Extracted data entries

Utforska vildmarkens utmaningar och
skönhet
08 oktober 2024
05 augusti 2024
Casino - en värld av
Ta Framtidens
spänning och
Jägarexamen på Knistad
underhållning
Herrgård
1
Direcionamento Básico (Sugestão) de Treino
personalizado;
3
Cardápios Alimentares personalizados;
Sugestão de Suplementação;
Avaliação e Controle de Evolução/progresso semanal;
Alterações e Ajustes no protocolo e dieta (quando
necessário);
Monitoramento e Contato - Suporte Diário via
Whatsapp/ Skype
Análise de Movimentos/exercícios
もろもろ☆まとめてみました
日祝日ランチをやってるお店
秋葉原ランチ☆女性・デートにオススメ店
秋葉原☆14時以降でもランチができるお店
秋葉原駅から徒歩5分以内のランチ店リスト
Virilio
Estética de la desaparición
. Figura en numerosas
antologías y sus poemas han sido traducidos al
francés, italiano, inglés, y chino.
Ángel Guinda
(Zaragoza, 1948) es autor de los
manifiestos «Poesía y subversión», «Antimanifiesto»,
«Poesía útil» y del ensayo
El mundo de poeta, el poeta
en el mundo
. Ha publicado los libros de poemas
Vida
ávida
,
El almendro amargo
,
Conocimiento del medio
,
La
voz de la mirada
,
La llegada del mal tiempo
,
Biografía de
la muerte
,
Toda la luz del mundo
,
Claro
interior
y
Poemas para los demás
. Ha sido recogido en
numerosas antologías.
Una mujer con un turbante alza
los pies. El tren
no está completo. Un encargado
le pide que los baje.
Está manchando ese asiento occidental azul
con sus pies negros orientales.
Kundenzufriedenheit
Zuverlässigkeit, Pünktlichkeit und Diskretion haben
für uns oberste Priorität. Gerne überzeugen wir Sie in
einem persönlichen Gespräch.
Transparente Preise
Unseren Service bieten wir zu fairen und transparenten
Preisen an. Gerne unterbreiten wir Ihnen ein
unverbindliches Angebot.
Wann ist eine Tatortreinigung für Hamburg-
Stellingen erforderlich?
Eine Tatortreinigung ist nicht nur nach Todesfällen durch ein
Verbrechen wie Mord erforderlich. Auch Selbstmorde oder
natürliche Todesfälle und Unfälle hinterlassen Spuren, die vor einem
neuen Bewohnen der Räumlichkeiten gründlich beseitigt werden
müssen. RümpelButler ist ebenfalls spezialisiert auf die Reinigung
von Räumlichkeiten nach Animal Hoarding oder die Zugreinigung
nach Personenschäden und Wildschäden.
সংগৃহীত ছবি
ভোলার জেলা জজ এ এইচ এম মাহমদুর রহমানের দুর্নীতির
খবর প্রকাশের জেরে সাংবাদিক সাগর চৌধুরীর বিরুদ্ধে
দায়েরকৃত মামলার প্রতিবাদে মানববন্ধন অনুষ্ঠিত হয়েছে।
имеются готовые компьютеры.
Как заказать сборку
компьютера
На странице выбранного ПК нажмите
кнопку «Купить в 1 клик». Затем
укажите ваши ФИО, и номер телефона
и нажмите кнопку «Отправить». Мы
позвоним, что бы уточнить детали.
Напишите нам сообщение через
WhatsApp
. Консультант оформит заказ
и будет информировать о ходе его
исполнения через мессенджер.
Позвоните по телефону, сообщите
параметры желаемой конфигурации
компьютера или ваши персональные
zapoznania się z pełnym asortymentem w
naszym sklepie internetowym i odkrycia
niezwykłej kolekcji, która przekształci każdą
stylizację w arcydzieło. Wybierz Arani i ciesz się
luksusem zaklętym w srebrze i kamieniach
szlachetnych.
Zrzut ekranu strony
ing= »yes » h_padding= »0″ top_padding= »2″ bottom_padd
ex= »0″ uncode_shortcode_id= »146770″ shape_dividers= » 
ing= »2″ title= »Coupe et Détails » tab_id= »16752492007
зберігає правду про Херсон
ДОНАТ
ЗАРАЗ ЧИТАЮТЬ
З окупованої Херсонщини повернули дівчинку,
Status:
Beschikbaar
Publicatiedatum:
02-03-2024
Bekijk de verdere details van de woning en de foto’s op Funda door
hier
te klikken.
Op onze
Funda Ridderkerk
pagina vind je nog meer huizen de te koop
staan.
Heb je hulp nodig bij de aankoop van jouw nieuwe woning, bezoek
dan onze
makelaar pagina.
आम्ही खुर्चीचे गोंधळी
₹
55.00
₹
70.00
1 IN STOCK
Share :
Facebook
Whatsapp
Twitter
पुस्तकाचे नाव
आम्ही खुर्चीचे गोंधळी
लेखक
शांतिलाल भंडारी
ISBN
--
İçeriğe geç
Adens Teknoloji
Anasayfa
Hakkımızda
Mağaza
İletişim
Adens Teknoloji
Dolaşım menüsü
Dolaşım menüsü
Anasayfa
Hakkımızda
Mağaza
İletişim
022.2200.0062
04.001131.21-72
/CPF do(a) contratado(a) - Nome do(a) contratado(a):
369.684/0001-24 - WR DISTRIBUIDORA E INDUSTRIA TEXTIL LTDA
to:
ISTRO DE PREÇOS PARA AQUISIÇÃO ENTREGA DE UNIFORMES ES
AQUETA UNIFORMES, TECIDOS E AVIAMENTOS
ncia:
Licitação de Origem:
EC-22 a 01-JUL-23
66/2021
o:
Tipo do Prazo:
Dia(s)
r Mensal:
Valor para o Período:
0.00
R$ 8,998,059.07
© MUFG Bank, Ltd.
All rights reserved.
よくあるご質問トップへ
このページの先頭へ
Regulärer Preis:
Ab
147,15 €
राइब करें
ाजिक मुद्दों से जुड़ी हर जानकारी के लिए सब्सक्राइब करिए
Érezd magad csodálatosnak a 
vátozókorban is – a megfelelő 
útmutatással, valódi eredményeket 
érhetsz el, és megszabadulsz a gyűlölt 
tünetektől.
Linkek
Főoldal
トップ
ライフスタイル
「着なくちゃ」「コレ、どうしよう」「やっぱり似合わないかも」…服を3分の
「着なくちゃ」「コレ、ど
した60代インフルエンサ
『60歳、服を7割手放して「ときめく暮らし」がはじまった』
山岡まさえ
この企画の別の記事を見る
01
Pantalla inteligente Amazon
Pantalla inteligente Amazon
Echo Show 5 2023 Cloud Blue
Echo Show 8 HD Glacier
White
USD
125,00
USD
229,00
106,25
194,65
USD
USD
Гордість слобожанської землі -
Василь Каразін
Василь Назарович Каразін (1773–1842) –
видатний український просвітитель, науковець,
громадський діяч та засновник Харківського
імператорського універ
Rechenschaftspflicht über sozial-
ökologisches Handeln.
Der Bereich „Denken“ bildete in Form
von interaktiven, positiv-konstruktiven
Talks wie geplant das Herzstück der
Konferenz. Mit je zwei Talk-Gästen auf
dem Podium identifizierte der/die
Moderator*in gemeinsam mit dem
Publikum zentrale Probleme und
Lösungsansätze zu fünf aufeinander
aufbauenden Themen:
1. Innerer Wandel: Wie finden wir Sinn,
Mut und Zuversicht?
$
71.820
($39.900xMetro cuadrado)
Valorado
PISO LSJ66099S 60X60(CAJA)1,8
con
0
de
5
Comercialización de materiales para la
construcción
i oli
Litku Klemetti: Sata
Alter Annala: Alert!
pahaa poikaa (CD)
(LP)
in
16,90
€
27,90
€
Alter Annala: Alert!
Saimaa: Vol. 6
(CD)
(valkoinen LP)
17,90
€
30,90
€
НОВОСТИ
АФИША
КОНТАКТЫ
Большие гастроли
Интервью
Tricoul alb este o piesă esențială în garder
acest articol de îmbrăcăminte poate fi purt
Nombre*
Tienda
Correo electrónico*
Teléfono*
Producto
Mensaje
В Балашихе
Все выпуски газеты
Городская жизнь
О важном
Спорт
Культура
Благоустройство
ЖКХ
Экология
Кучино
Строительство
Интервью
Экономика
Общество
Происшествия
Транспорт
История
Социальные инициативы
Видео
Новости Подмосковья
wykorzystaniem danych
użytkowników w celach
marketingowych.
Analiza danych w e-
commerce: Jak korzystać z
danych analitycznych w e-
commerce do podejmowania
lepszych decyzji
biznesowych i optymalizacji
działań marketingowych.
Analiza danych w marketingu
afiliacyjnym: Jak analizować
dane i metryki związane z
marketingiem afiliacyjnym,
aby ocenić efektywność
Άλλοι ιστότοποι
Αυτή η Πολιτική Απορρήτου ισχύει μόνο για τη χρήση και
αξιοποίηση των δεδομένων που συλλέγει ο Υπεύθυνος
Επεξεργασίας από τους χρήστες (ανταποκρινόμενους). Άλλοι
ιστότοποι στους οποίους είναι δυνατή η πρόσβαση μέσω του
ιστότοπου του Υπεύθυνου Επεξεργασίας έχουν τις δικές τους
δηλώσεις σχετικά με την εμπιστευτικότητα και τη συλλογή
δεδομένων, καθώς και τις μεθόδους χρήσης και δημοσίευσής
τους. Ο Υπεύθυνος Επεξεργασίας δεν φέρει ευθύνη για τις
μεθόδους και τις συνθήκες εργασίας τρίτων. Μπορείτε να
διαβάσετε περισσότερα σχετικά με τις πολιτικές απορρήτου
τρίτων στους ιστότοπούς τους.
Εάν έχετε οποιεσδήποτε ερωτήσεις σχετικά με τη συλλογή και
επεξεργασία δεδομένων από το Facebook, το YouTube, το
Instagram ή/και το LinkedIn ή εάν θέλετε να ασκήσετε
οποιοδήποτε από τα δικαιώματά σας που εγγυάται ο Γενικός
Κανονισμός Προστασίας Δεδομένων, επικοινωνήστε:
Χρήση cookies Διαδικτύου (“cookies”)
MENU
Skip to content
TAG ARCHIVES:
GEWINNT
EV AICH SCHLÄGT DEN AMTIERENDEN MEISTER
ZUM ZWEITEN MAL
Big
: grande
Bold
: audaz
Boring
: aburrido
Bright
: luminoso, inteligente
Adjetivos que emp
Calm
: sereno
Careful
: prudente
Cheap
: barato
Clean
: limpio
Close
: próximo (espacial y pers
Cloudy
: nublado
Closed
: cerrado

Work instructions =
Copy the lines of the listing word for word, starting at the first line and ending with the line that contains "Avaliação e Controle", including both of those lines.

Finished exercise =
Utforska vildmarkens utmaningar och
skönhet
08 oktober 2024
05 augusti 2024
Casino - en värld av
Ta Framtidens
spänning och
Jägarexamen på Knistad
underhållning
Herrgård
1
Direcionamento Básico (Sugestão) de Treino
personalizado;
3
Cardápios Alimentares personalizados;
Sugestão de Suplementação;
Avaliação e Controle de Evolução/progresso semanal;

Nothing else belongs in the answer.